Forgiveness
Grandpa’s haints are stirred up like a yellowjackets’ nest poked with a stick.
Camped on that hill waiting for that wretched creek to go down, he tells me, “After that Boy Scout brung me back, and you got all riled with me, I went to the Reunion after all. Reckoned I’d face the haints of my brother and Stonewall and all them men we lost. But they wasn’t there. Just old men what used ta be soldiers. Now they got lives and families. I couldn’t look ‘em in the eye without seein’ what Fred never got to be or thinkin’ what Fred never got to have. I couldn’t stay there.”
I try to settle his haints, but the more I try, the more he won’t let them sit.
“Mr. Redmond fought at Chancellorsville,” I say. “If you’d been shooting to kill, might be you’d have killed him. I reckon Chance and his mama are right glad you didn’t.”
“You can’t put might be’s on ever’thin’,” Grandpa says.
“But you do. You say might be Fred wouldn’t have died. And might be your mama and sisters wouldn’t have been sent away. How come you can say, ‘might be,’ but I can’t?”

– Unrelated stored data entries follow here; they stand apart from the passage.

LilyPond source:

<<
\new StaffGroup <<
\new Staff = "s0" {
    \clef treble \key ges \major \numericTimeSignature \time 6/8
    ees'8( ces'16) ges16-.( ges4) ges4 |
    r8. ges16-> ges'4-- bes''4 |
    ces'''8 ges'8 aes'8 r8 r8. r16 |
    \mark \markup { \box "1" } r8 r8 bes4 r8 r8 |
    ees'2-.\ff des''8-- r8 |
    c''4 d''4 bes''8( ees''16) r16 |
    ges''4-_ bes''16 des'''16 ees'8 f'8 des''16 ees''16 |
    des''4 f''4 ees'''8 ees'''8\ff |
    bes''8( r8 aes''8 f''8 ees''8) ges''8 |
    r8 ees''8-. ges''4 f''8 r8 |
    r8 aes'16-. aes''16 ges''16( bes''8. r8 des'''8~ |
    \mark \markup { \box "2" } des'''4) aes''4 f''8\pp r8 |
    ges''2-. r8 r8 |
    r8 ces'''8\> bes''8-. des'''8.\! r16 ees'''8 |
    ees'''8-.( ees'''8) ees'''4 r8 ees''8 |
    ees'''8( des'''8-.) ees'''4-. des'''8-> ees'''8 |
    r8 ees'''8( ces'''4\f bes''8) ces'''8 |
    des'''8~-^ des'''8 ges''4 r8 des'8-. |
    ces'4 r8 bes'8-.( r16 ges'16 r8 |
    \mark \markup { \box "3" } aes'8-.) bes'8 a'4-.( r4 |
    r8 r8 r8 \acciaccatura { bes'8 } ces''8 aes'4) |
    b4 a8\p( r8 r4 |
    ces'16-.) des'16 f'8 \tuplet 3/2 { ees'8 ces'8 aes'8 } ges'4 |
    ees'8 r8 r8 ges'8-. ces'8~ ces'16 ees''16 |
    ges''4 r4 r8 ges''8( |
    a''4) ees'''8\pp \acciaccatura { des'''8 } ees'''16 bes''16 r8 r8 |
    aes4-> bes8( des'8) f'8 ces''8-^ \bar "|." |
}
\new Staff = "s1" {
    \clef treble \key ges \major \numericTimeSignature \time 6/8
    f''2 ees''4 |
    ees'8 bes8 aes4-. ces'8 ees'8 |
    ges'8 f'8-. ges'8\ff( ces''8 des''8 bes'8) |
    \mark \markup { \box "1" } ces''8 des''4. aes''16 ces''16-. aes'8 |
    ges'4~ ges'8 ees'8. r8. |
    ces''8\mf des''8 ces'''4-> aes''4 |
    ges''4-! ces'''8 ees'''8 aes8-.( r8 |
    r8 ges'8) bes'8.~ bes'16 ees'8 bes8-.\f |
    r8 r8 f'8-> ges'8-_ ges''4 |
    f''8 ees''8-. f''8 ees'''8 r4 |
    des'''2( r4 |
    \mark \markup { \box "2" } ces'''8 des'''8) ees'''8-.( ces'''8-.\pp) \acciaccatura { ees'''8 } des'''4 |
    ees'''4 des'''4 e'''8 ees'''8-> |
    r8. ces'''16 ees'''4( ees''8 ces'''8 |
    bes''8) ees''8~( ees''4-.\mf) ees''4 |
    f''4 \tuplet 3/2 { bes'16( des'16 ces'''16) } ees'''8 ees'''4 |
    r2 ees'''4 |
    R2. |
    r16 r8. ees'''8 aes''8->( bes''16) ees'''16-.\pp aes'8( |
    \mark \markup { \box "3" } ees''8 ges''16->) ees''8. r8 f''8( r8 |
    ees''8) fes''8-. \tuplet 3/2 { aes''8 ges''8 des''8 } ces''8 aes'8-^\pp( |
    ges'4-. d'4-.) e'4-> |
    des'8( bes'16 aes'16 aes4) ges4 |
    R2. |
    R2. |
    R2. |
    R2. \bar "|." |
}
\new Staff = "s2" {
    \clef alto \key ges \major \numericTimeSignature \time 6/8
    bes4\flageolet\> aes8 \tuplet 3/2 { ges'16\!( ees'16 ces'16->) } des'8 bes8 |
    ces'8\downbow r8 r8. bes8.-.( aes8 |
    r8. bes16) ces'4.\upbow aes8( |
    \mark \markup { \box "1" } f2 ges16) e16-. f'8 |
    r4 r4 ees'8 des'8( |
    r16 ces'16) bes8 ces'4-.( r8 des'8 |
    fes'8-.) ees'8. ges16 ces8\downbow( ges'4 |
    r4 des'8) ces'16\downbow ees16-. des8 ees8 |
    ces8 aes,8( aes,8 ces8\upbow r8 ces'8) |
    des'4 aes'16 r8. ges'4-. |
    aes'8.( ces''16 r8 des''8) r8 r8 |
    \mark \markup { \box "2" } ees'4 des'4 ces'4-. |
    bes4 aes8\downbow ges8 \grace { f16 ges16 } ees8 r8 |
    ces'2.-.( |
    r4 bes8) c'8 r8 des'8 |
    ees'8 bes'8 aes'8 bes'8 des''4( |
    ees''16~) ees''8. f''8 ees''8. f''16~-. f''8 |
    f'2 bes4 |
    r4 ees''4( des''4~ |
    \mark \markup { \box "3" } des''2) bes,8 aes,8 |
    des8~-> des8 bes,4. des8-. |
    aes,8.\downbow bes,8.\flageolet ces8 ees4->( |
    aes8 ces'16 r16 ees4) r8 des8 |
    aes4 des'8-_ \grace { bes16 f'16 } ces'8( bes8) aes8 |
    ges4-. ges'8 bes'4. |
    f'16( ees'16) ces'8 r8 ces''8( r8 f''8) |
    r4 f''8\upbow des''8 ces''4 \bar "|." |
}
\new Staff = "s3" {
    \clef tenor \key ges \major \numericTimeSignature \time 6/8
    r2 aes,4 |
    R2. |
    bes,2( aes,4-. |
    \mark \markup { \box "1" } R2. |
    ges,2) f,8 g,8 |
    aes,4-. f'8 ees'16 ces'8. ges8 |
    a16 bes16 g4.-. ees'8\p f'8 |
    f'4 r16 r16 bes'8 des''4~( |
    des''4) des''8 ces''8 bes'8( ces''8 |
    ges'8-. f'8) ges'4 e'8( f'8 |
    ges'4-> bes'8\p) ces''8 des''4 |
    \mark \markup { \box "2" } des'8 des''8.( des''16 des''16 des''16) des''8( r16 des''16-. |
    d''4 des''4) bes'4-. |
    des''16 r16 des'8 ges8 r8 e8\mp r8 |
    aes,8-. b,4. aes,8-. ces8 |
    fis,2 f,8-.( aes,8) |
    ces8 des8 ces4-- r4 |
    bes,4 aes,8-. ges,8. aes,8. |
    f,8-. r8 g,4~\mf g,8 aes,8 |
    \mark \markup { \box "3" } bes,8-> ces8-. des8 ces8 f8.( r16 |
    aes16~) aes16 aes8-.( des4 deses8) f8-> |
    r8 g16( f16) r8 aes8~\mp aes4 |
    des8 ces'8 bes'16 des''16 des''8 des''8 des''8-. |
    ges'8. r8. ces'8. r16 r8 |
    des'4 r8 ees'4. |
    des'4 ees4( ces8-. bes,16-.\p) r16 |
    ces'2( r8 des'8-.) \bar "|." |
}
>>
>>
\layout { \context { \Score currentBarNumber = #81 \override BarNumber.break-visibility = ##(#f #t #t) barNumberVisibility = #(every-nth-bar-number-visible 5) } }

“Ya don’t understand, Ginnie Lee. It should’a been me what died, not Fred.”
My words come out plain. “If you had died, I wouldn’t be here.”
Grandpa hugs me, but his breath slips out in a sigh.
“You’ve toted Fred’s burden for fifty years,” I say. “Isn’t that long enough? He’d want you to set it down.”
“How do you know what Fred would want?”
“You wouldn’t hold it against him if things were the other way around. You and Fred had different thinking, just like you and me, just like Southerners and Yankees. Who’s to say which is right? You said something past is something past. Leave it past.”
Grandpa grunts, not agreeing or disagreeing, but he becomes more like his old self. Almost. I miss the way his eyes used to glimmer like they had candles inside them. I haven’t seen those eye candles in weeks. No matter I forgave him for what he did to me, he can’t seem to forgive himself for what happened fifty years ago.
After three days, we finally waded across the stream. Still a dab high, the water rose clean to my knees. Its current sucked at my ankles and tried to pull me down. Grandpa and I clung to each other and reached the other side safely.
The pull I feel now is Mama. She needs me.
I’ve wished I could undo the past month and be home, but I admit it was exciting to see telephones, electric lights, and automobiles. I rode on a train and stayed in hotels. I went to an ice cream parlor and tasted root beer. I saw the Great Camp, visited the soldiers’ cemetery, and was inspired by veterans’ faces. I met Corporal Westy, Florence. And Chance. I reckon good memories and bad must live hand in hand.